TASK ITEM
Read the records below. Copy each line where the string "curds" occurs.

*** Opening of RECORDS FOR THIS EXERCISE ***

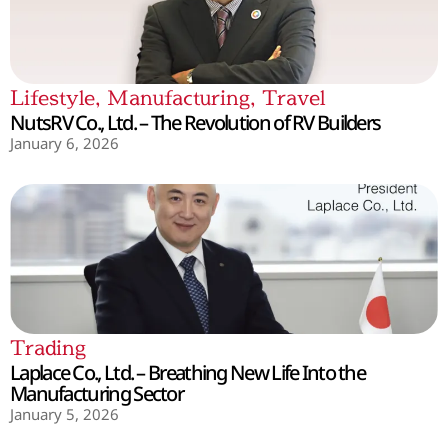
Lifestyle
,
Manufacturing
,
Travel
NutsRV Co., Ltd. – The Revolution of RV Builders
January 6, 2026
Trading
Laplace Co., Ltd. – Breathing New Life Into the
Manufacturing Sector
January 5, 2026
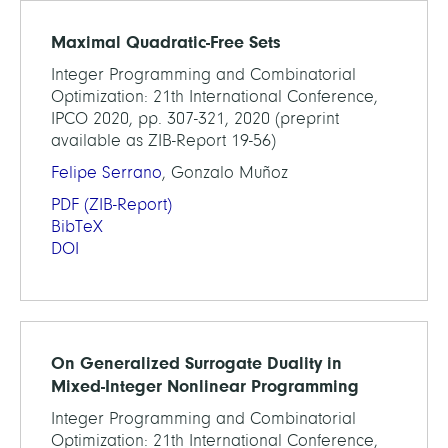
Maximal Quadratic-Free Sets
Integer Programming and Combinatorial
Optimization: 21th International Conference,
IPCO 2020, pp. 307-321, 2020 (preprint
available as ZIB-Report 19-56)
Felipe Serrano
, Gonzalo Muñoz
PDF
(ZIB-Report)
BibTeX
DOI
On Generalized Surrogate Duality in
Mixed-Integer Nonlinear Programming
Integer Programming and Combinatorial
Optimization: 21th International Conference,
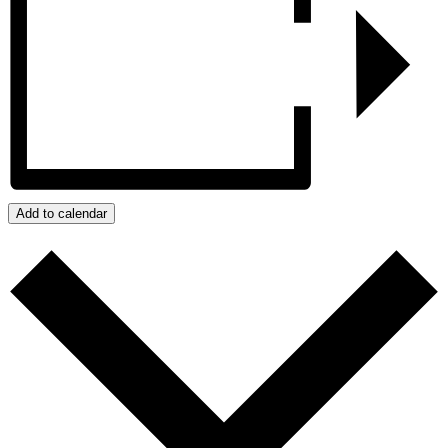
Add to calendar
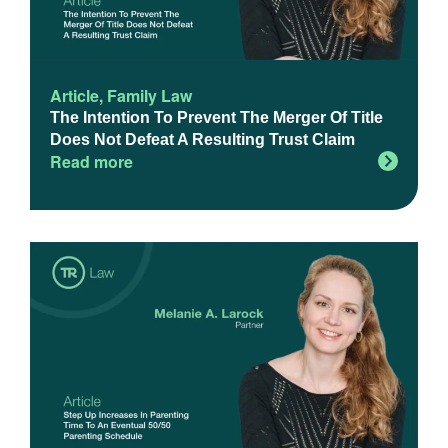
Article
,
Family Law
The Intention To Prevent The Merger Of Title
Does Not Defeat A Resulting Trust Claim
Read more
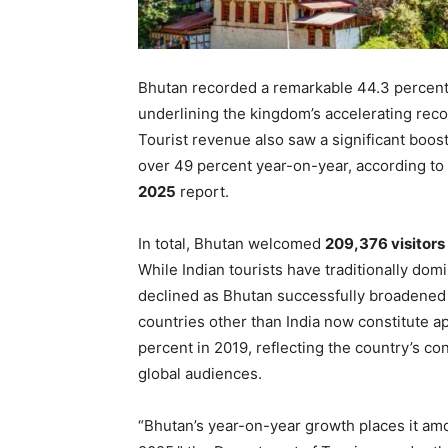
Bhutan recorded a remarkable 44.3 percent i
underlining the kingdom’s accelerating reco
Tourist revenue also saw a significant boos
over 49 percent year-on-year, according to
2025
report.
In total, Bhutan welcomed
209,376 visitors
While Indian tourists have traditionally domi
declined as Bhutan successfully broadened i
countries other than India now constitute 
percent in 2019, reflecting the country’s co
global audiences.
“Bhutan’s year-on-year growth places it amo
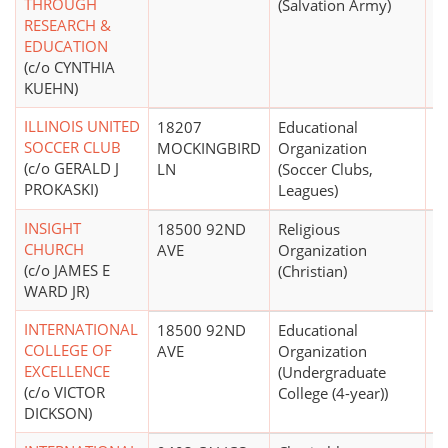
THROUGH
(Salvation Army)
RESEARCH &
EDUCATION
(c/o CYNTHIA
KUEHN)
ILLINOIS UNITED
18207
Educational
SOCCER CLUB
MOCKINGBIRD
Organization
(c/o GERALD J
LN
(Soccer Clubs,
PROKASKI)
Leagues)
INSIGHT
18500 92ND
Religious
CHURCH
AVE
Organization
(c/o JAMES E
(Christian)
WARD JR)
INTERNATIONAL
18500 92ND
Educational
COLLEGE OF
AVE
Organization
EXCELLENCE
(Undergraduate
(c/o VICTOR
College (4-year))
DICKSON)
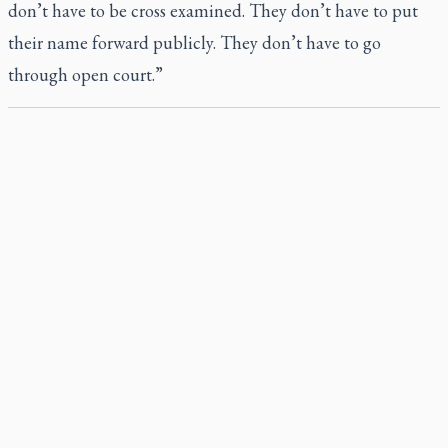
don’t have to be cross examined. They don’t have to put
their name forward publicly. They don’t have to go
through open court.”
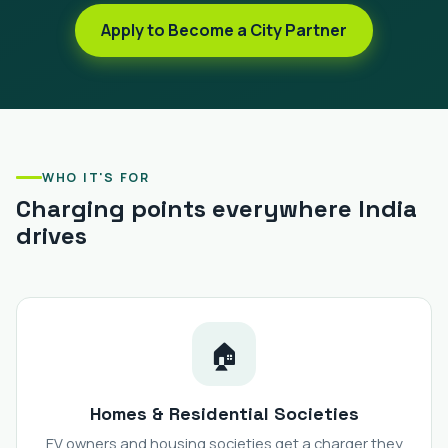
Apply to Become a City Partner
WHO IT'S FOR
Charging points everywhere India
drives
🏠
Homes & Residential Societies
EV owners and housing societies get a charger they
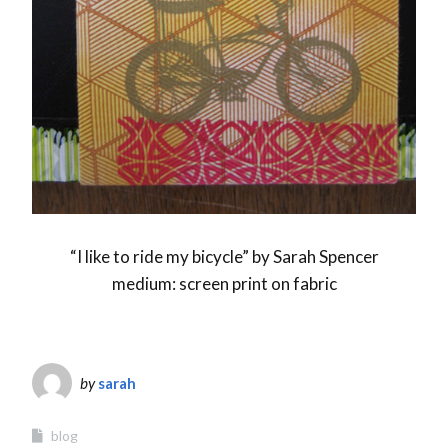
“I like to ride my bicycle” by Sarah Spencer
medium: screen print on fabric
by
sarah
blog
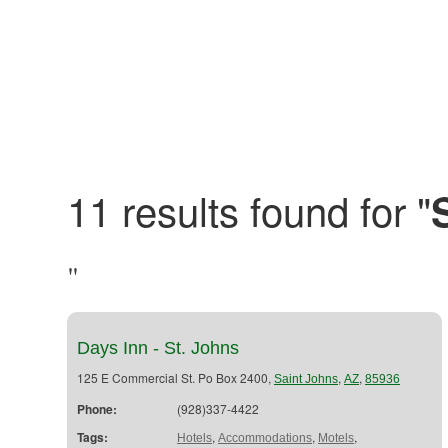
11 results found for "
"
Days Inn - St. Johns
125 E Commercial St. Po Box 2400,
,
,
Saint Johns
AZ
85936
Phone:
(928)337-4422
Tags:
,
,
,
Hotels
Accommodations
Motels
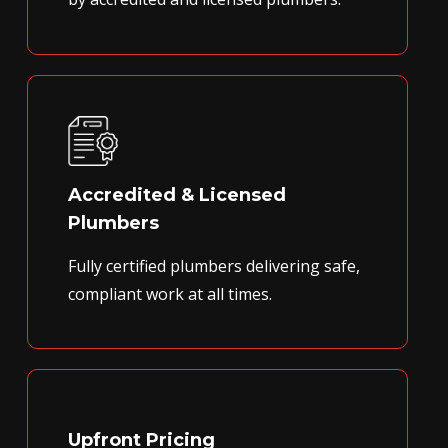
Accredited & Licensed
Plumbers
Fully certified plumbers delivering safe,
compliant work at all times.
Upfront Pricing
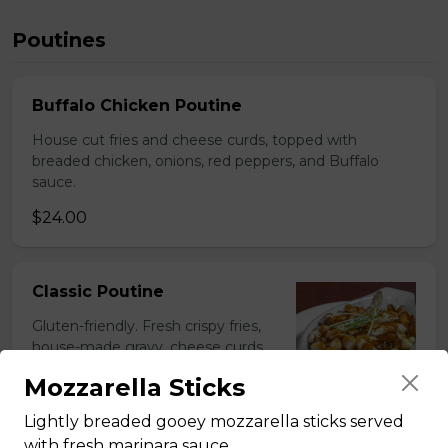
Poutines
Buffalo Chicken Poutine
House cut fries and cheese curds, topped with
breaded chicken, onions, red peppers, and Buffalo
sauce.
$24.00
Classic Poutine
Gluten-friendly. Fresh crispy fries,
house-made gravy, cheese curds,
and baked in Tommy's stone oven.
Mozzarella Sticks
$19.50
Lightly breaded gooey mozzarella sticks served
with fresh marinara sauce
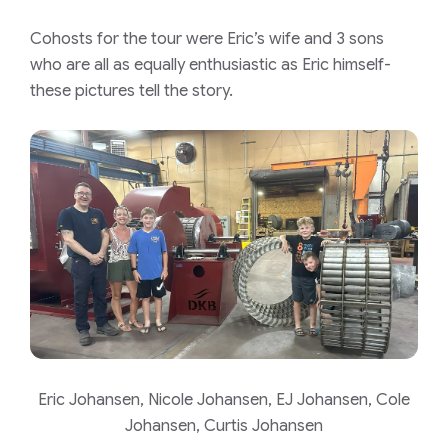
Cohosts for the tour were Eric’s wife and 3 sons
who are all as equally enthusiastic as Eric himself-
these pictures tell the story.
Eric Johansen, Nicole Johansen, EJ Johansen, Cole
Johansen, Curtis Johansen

*** Close of RECORDS FOR THIS EXERCISE ***

TASK ANSWER
House cut fries and cheese curds, topped with
house-made gravy, cheese curds,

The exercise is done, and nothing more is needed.